Task statement — Present each line of the records below as a numbered list item, omitting any blank lines.

Rows —
------------------------------------------------

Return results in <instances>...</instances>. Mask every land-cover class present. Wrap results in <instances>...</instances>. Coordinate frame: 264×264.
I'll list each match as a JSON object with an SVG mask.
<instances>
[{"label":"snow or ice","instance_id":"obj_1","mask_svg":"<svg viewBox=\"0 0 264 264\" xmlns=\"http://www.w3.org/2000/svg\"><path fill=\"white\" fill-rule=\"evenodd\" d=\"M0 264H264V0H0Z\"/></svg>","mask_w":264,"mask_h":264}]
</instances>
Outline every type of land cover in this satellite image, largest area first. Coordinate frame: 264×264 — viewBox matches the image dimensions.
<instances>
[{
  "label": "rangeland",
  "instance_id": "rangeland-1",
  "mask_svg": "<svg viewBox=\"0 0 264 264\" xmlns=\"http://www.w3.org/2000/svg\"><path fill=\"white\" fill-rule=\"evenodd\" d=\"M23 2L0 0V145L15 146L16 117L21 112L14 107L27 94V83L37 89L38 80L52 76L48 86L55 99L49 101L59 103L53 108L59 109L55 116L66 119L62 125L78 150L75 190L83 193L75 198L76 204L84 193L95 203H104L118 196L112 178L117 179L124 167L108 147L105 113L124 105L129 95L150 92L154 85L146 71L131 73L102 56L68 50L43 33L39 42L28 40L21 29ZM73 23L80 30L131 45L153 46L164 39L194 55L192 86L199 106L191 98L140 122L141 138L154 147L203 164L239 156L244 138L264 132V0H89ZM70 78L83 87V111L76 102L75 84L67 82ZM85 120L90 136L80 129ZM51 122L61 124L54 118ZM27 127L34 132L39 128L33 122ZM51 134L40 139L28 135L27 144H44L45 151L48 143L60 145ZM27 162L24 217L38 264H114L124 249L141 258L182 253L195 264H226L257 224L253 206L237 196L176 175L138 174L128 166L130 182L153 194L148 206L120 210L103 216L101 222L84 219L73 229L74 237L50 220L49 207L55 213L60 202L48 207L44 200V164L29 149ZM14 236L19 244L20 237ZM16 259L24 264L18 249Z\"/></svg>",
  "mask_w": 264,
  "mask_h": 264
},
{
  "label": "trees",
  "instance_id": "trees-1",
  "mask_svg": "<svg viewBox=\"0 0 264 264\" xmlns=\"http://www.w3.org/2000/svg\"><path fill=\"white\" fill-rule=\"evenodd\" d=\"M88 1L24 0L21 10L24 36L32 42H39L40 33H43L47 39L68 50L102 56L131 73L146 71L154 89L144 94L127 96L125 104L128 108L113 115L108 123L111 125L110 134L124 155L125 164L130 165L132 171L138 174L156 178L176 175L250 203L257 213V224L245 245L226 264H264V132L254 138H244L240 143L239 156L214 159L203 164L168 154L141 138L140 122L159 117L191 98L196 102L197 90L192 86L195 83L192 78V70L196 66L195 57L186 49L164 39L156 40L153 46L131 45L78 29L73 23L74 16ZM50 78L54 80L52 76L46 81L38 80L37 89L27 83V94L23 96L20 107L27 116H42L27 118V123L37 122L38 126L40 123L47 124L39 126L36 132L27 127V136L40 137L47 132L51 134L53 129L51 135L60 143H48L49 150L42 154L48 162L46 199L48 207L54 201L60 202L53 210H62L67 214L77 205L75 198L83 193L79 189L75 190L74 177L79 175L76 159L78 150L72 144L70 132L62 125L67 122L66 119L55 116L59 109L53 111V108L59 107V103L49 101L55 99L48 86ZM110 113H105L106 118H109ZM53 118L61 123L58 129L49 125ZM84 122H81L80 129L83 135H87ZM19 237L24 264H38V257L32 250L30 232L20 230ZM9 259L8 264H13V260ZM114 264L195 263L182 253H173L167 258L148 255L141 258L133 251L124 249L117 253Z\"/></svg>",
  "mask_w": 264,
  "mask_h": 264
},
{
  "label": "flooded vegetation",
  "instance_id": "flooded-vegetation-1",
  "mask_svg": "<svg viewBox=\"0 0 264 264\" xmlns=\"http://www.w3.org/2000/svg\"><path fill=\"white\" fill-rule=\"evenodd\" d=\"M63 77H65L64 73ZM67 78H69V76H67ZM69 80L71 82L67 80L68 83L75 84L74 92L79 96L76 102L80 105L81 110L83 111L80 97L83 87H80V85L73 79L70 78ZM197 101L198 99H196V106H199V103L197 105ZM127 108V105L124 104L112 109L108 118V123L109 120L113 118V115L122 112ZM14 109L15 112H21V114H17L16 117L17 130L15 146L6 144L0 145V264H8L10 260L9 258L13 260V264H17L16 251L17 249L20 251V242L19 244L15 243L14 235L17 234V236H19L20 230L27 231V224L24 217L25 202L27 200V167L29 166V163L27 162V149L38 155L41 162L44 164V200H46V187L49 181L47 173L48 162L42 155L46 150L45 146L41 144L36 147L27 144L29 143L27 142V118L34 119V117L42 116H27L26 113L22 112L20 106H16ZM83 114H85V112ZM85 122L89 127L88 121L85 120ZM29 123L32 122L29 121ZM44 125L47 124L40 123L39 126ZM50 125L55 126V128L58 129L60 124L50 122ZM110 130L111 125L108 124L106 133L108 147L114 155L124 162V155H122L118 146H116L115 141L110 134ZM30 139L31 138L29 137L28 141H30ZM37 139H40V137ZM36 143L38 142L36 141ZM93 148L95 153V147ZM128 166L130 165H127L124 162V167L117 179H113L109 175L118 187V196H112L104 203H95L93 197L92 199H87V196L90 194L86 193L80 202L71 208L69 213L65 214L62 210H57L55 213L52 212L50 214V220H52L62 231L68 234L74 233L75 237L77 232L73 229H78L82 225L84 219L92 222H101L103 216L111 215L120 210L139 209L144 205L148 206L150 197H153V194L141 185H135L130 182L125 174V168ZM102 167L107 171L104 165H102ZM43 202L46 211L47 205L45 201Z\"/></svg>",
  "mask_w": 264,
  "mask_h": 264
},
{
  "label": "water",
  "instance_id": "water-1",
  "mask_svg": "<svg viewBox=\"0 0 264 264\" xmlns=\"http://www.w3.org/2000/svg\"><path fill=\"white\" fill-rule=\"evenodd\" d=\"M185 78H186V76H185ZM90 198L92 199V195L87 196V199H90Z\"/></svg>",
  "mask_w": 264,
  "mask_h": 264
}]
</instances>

------------------------------------------------

Correct output —
1. Return results in <instances>...</instances>. Mask every land-cover class present. Wrap results in <instances>...</instances>. Coordinate frame: 264×264.
2. I'll list each match as a JSON object with an SVG mask.
3. <instances>
4. [{"label":"snow or ice","instance_id":"obj_1","mask_svg":"<svg viewBox=\"0 0 264 264\" xmlns=\"http://www.w3.org/2000/svg\"><path fill=\"white\" fill-rule=\"evenodd\" d=\"M0 264H264V0H0Z\"/></svg>","mask_w":264,"mask_h":264}]
5. </instances>
6. Outline every type of land cover in this satellite image, largest area first. Coordinate frame: 264×264 — viewBox matches the image dimensions.
7. <instances>
8. [{
9.   "label": "rangeland",
10.   "instance_id": "rangeland-1",
11.   "mask_svg": "<svg viewBox=\"0 0 264 264\" xmlns=\"http://www.w3.org/2000/svg\"><path fill=\"white\" fill-rule=\"evenodd\" d=\"M23 2L0 0V145L15 146L16 117L21 112L14 107L27 94V83L37 89L38 80L52 76L48 86L55 99L49 101L59 103L53 108L59 109L55 116L66 119L62 125L78 150L75 190L83 193L75 198L76 204L84 193L95 203H104L118 196L112 178L117 179L124 167L108 147L105 113L124 105L129 95L150 92L154 85L146 71L131 73L102 56L68 50L43 33L39 42L28 40L21 29ZM73 23L80 30L131 45L153 46L164 39L194 55L192 86L199 106L191 98L140 122L141 138L154 147L203 164L239 156L244 138L264 132V0H89ZM70 78L83 87V111L76 102L75 84L67 82ZM85 120L90 136L80 129ZM51 122L61 124L54 118ZM27 127L34 132L39 128L33 122ZM51 134L40 139L28 135L27 144H44L45 151L48 143L60 145ZM27 162L24 217L38 264H114L124 249L141 258L182 253L195 264H226L257 224L253 206L237 196L176 175L138 174L128 166L130 182L153 194L148 206L120 210L103 216L101 222L84 219L73 229L74 237L50 220L49 207L55 213L60 202L48 207L44 200V164L29 149ZM14 236L19 244L20 237ZM16 259L24 264L18 249Z\"/></svg>",
12.   "mask_w": 264,
13.   "mask_h": 264
14. },
15. {
16.   "label": "trees",
17.   "instance_id": "trees-1",
18.   "mask_svg": "<svg viewBox=\"0 0 264 264\" xmlns=\"http://www.w3.org/2000/svg\"><path fill=\"white\" fill-rule=\"evenodd\" d=\"M88 1L24 0L21 10L24 36L32 42H39L40 33H43L47 39L68 50L102 56L131 73L146 71L154 89L144 94L127 96L125 104L128 108L113 115L108 123L111 125L110 134L124 155L125 164L130 165L132 171L138 174L156 178L176 175L250 203L257 213V224L245 245L226 264H264V132L254 138H244L240 143L239 156L214 159L203 164L168 154L141 138L140 122L159 117L191 98L196 102L197 90L192 86L195 83L192 78V70L196 66L195 57L186 49L164 39L156 40L153 46L131 45L78 29L73 23L74 16ZM50 78L54 80L52 76L46 81L38 80L37 89L27 83V94L23 96L20 107L27 116H42L27 118V123L37 122L38 126L40 123L47 124L39 126L36 132L27 127V136L40 137L47 132L51 134L53 129L51 135L60 143H48L49 150L42 154L48 162L46 199L48 207L54 201L60 202L53 210H62L67 214L77 205L75 198L83 193L79 189L75 190L74 177L79 175L76 159L78 150L72 144L70 132L62 125L67 122L66 119L55 116L59 109L53 111V108L59 107V103L49 101L55 99L48 86ZM110 113H105L106 118H109ZM53 118L61 123L58 129L49 125ZM84 122H81L80 129L83 135H87ZM19 237L24 264H38V257L32 250L30 232L20 230ZM9 259L8 264H13V260ZM114 264L195 263L182 253H173L167 258L148 255L141 258L133 251L124 249L117 253Z\"/></svg>",
19.   "mask_w": 264,
20.   "mask_h": 264
21. },
22. {
23.   "label": "flooded vegetation",
24.   "instance_id": "flooded-vegetation-1",
25.   "mask_svg": "<svg viewBox=\"0 0 264 264\" xmlns=\"http://www.w3.org/2000/svg\"><path fill=\"white\" fill-rule=\"evenodd\" d=\"M63 77H65L64 73ZM67 78H69V76H67ZM69 80L71 82L67 80L68 83L75 84L74 92L79 96L76 102L80 105L81 110L83 111L80 97L83 87H80V85L73 79L70 78ZM197 101L198 99H196V106H199V103L197 105ZM127 108V105L124 104L112 109L108 118V123L109 120L113 118V115L122 112ZM14 109L15 112H21V114H17L16 117L17 130L15 146L6 144L0 145V264H8L10 260L9 258L13 260V264H17L16 251L17 249L20 251V242L19 244L15 243L14 235L17 234V236H19L20 230L27 231V224L24 217L25 202L27 200V167L29 166V163L27 162V149L38 155L41 162L44 164V200H46V187L49 181L47 173L48 162L42 155L46 150L45 146L41 144L36 147L27 144L29 143L27 142V118L34 119V117L42 116H27L26 113L22 112L20 106H16ZM83 114H85V112ZM85 122L89 127L88 121L85 120ZM29 123L32 122L29 121ZM44 125L47 124L40 123L39 126ZM50 125L55 126V128L58 129L60 124L50 122ZM110 130L111 125L108 124L106 133L108 147L114 155L124 162V155H122L118 146H116L115 141L110 134ZM30 139L31 138L29 137L28 141H30ZM37 139H40V137ZM36 143L38 142L36 141ZM93 148L95 153V147ZM128 166L130 165H127L124 162V167L117 179H113L109 175L118 187V196H112L104 203H95L93 197L92 199H87V196L90 194L86 193L80 202L71 208L69 213L65 214L62 210H57L55 213L52 212L50 214V220H52L62 231L68 234L74 233L75 237L77 232L73 229H78L82 225L84 219L92 222H101L103 216L111 215L120 210L139 209L144 205L148 206L150 197H153V194L141 185H135L130 182L125 174V168ZM102 167L107 171L104 165H102ZM43 202L46 211L47 205L45 201Z\"/></svg>",
26.   "mask_w": 264,
27.   "mask_h": 264
28. },
29. {
30.   "label": "water",
31.   "instance_id": "water-1",
32.   "mask_svg": "<svg viewBox=\"0 0 264 264\" xmlns=\"http://www.w3.org/2000/svg\"><path fill=\"white\" fill-rule=\"evenodd\" d=\"M185 78H186V76H185ZM90 198L92 199V195L87 196V199H90Z\"/></svg>",
33.   "mask_w": 264,
34.   "mask_h": 264
35. }]
36. </instances>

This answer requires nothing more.